#### Prompt 1:
In the Singapore summit text, condense the paragraph beginning "President Trump and Chairman Kim Jong-un conducted" into a short bulleted list that keeps its main facts.

#### Text shown:
-- Opening Marker --

What happens in Singapore stays in Singapore.

Ok, so Donald Trump and Kim Jong-Un are friends now, just eight months after publicly threatening to murder each other and just nine months after Trump threatened to wipe North Korea off the map at the U.N. Remember this?…

Bygones will be bygones, I guess.

Following a surreal series of handshakes and photo ops and after hours of closed door discussions, one “mentally deranged dotard” and one “short, fat rocket man” signed a document, the text of which reads as follows:

Joint Statement of President Donald J. Trump of the United States of America and Chairman Kim Jong-un of the Democratic People’s Republic of Korea at the Singapore Summit

President Donald J. Trump of the United States of America and Chairman Kim Jong-un of the State Affairs Commission of the Democratic People’s Republic of Korea (DPRK) held a first, historic summit in Singapore on June 12, 2018.

President Trump and Chairman Kim Jong-un conducted a comprehensive, in-depth, and sincere exchange of opinions on the issues related to the establishment of new U.S.-DPRK relations and the building of a lasting and robust peace regime on the Korean Peninsula. President Trump committed to provide security guarantees to the DPRK and Chairman Kim Jong-un reaffirmed his firm and unwavering commitment to complete denuclearization of the Korean Peninsula.

-- Closing Marker --

#### Prompt 2:
Please output the rows verbatim, starting at the first row and ending with the line that contains "What position from the right is 处置态势精细化表达?", with that line included.

#### Records for processing:
-- Opening Marker --

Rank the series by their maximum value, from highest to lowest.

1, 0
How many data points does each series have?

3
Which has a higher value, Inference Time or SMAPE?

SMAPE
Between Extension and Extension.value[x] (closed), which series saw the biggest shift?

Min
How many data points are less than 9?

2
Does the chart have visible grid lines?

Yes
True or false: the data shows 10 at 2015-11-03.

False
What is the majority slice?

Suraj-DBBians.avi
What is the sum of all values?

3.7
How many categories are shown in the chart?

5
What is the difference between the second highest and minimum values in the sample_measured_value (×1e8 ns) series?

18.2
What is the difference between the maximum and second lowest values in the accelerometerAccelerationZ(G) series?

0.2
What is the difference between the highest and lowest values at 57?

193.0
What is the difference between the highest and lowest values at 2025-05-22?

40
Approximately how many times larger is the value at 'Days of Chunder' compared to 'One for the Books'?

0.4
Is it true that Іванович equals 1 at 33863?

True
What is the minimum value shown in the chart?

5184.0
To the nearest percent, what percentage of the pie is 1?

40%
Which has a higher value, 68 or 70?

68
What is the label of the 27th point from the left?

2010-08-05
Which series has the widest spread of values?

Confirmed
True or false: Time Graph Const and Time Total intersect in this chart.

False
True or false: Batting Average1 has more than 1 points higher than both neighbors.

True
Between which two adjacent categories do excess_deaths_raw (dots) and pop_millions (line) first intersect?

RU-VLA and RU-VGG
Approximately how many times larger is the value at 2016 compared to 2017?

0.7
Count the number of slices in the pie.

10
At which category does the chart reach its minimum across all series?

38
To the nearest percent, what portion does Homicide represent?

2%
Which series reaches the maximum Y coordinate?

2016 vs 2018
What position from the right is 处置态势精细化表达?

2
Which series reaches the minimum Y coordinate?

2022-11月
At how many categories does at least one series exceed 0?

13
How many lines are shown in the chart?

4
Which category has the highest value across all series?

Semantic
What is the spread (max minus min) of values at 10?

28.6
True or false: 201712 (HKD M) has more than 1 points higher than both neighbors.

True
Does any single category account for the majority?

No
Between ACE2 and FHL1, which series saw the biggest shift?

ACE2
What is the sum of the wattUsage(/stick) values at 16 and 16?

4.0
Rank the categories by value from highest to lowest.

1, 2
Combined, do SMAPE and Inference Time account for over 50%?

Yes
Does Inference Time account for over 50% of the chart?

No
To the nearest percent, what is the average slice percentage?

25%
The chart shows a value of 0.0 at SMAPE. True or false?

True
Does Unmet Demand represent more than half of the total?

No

-- Closing Marker --

#### Task response 1:
- Trump and Kim held a comprehensive, in-depth and sincere exchange of opinions.
- They discussed establishing new U.S.-DPRK relations and building a lasting, robust peace regime on the Korean Peninsula.
- Trump committed to provide security guarantees to the DPRK.
- Kim reaffirmed his firm, unwavering commitment to complete denuclearization of the Korean Peninsula.

#### Task response 2:
Rank the series by their maximum value, from highest to lowest.

1, 0
How many data points does each series have?

3
Which has a higher value, Inference Time or SMAPE?

SMAPE
Between Extension and Extension.value[x] (closed), which series saw the biggest shift?

Min
How many data points are less than 9?

2
Does the chart have visible grid lines?

Yes
True or false: the data shows 10 at 2015-11-03.

False
What is the majority slice?

Suraj-DBBians.avi
What is the sum of all values?

3.7
How many categories are shown in the chart?

5
What is the difference between the second highest and minimum values in the sample_measured_value (×1e8 ns) series?

18.2
What is the difference between the maximum and second lowest values in the accelerometerAccelerationZ(G) series?

0.2
What is the difference between the highest and lowest values at 57?

193.0
What is the difference between the highest and lowest values at 2025-05-22?

40
Approximately how many times larger is the value at 'Days of Chunder' compared to 'One for the Books'?

0.4
Is it true that Іванович equals 1 at 33863?

True
What is the minimum value shown in the chart?

5184.0
To the nearest percent, what percentage of the pie is 1?

40%
Which has a higher value, 68 or 70?

68
What is the label of the 27th point from the left?

2010-08-05
Which series has the widest spread of values?

Confirmed
True or false: Time Graph Const and Time Total intersect in this chart.

False
True or false: Batting Average1 has more than 1 points higher than both neighbors.

True
Between which two adjacent categories do excess_deaths_raw (dots) and pop_millions (line) first intersect?

RU-VLA and RU-VGG
Approximately how many times larger is the value at 2016 compared to 2017?

0.7
Count the number of slices in the pie.

10
At which category does the chart reach its minimum across all series?

38
To the nearest percent, what portion does Homicide represent?

2%
Which series reaches the maximum Y coordinate?

2016 vs 2018
What position from the right is 处置态势精细化表达?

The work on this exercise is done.